The intermingling of rather different domains can, at times, produce rather interesting results. Here the author explores the intersection of probability theory (in the guise of Markov chains and Markov decision processes) and formal proof (through the interactive theorem prover Isabelle/HOL), and even throws in some programming language semantics as an application. Given the explosion of interest in machine learning, the largest application of probability theory, and the current worries that parts of it are closer to alchemy than to modern science, it is rather important that certain parts of it be formally understood.

The task that the author has set for himself is rather clear, if daunting: based on some pre-existing foundations in Isabelle/HOL, formalize the theory around Markov chains and Markov decision processes. And, not content with just doing that, ensure that the resulting theories can be applied to work on both the operational and denotational semantics of a small probabilistic programming language. And, as if that weren’t enough, throw in a healthy measure of aesthetics, where the author chooses a nontraditional route to this formalization, namely via co-algebras, order theory, and fixed points.

The latter choice might seem like complete insanity to a classically minded mathematician. However, to a computer scientist steeped in the current best practices of formalization of the semantics of programming languages (like me), the thought is rather the opposite: that’s the only reasonable way to attack the problem! Satisfyingly, it is the latter opinion that proves to produce a “most efficient” formalization, as the author demonstrates.

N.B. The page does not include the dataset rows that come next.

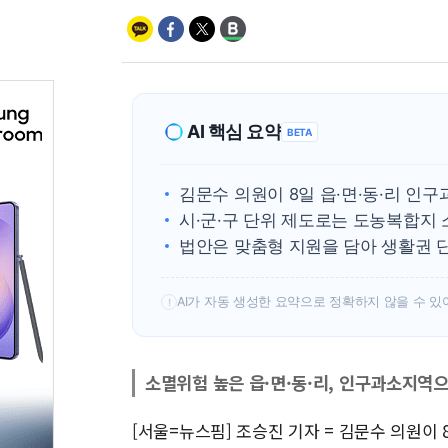
AI 핵심 요약
BETA
김문수 의원이 8일 읍·면·동·리 인
시·군·구 단위 제도로는 도농복합지
법안은 맞춤형 지원을 담아 생활권 
AI가 자동 생성한 요약으로 정확하지 않을 수 있
!
소멸위험 높은 읍·면·동·리, 인구과소지역
[서울=뉴스핌] 조승진 기자 = 김문수 의원이 8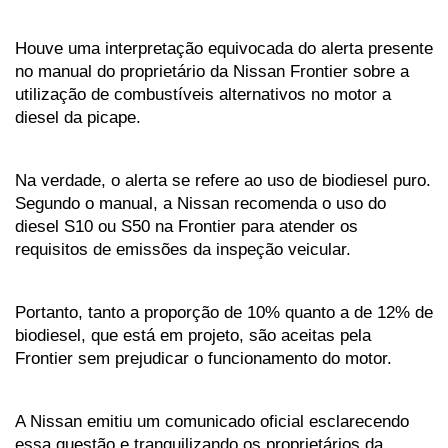
Houve uma interpretação equivocada do alerta presente 
no manual do proprietário da Nissan Frontier sobre a 
utilização de combustíveis alternativos no motor a 
diesel da picape. 
Na verdade, o alerta se refere ao uso de biodiesel puro. 
Segundo o manual, a Nissan recomenda o uso do 
diesel S10 ou S50 na Frontier para atender os 
requisitos de emissões da inspeção veicular. 
Portanto, tanto a proporção de 10% quanto a de 12% de 
biodiesel, que está em projeto, são aceitas pela 
Frontier sem prejudicar o funcionamento do motor. 
A Nissan emitiu um comunicado oficial esclarecendo 
essa questão e tranquilizando os proprietários da 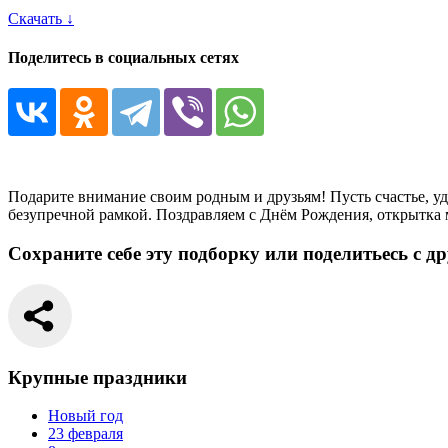
Скачать ↓
Поделитесь в социальных сетях
Подарите внимание своим родным и друзьям! Пусть счастье, у
безупречной рамкой. Поздравляем с Днём Рождения, открытка м
Сохраните себе эту подборку или поделитьесь с д
Крупные праздники
Новый год
23 февраля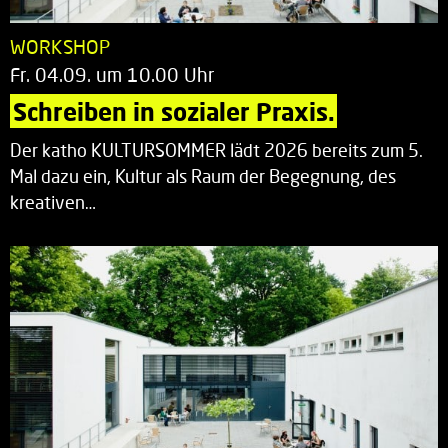
WORKSHOP
Fr. 04.09. um 10.00 Uhr
Schreiben in sozialer Praxis.
Der katho KULTURSOMMER lädt 2026 bereits zum 5.
Mal dazu ein, Kultur als Raum der Begegnung, des
kreativen…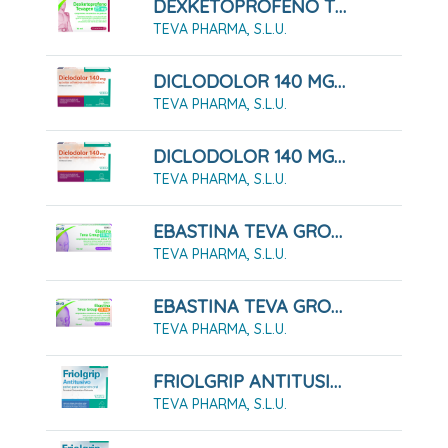
DEXKETOPROFENO TEVAGEN 25 MG COMPRIMIDOS RECUBIERTOS CON PELÍCULA EFG 10 COMPRIMIDOS
TEVA PHARMA, S.L.U.
DICLODOLOR 140 MG APOSITOS ADHESIVOS MEDICAMENTOSOS 10 Apósitos
TEVA PHARMA, S.L.U.
DICLODOLOR 140 MG APOSITOS ADHESIVOS MEDICAMENTOSOS 5 Apósitos
TEVA PHARMA, S.L.U.
EBASTINA TEVA GROUP 10 MG COMPRIMIDOS RECUBIERTOS CON PELÍCULA EFG 20 COMPRIMIDOS
TEVA PHARMA, S.L.U.
EBASTINA TEVA GROUP 20 MG COMPRIMIDOS RECUBIERTOS CON PELÍCULA EFG 20 COMPRIMIDOS
TEVA PHARMA, S.L.U.
FRIOLGRIP ANTITUSIVO POLVO PARA SOLUCION ORAL , 10 Sobres
TEVA PHARMA, S.L.U.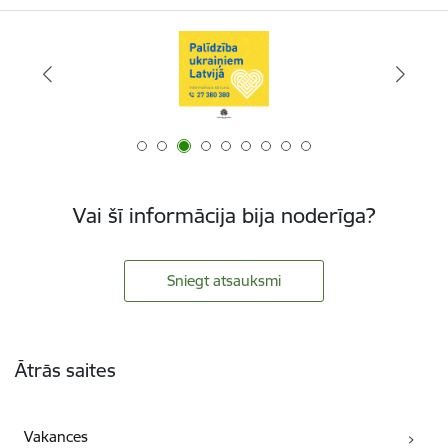
Vai šī informācija bija noderīga?
Sniegt atsauksmi
Kājene
Ātrās saites
Vakances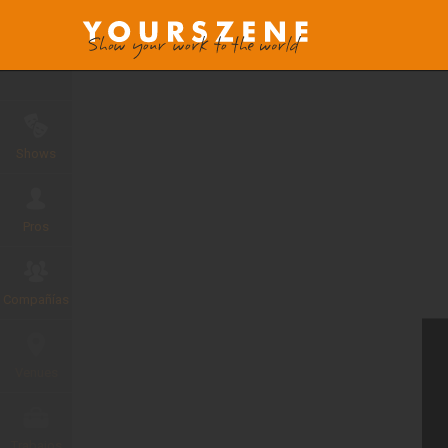
Shows
Pros
Compañías
Venues
Trabajos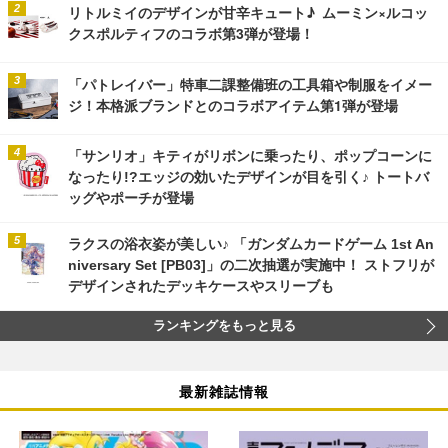
リトルミイのデザインが甘辛キュート♪ ムーミン×ルコッ
クスポルティフのコラボ第3弾が登場！
「パトレイバー」特車二課整備班の工具箱や制服をイメー
ジ！本格派ブランドとのコラボアイテム第1弾が登場
「サンリオ」キティがリボンに乗ったり、ポップコーンに
なったり!?エッジの効いたデザインが目を引く♪ トートバ
ッグやポーチが登場
ラクスの浴衣姿が美しい♪ 「ガンダムカードゲーム 1st An
niversary Set [PB03]」の二次抽選が実施中！ ストフリが
デザインされたデッキケースやスリーブも
ランキングをもっと見る
最新雑誌情報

This paper, which is fairly dense and fairly long, actually represents an even larger piece of work (278 pages!) of formalized mathematics, available online [1]. The author does an excellent job of providing an overview of the work and some of the background material before diving in to the actual contribution. The previously existing formalizations that could be reused are well documented, and the reason some were not reused but instead redone in a different way is also documented. A survey of related work is also given. The bulk of the paper and its contributions are in the three long sections: 3, 4, and 5.

Work such as this presents a conundrum: it should be done, it should be of this quality, and it should be published because it represents a significant scientific advance. The few people who are working on formalizing these topics in other systems should definitely read this paper. Anyone else? That is harder to say. It relies on quite a lot of background knowledge from different topics, which few will possess. I have only learned the appropriate material in the last two years. It is a research paper, not an introduction or a survey. I enjoyed it, even though I have no intention of formalizing this part of mathematics myself.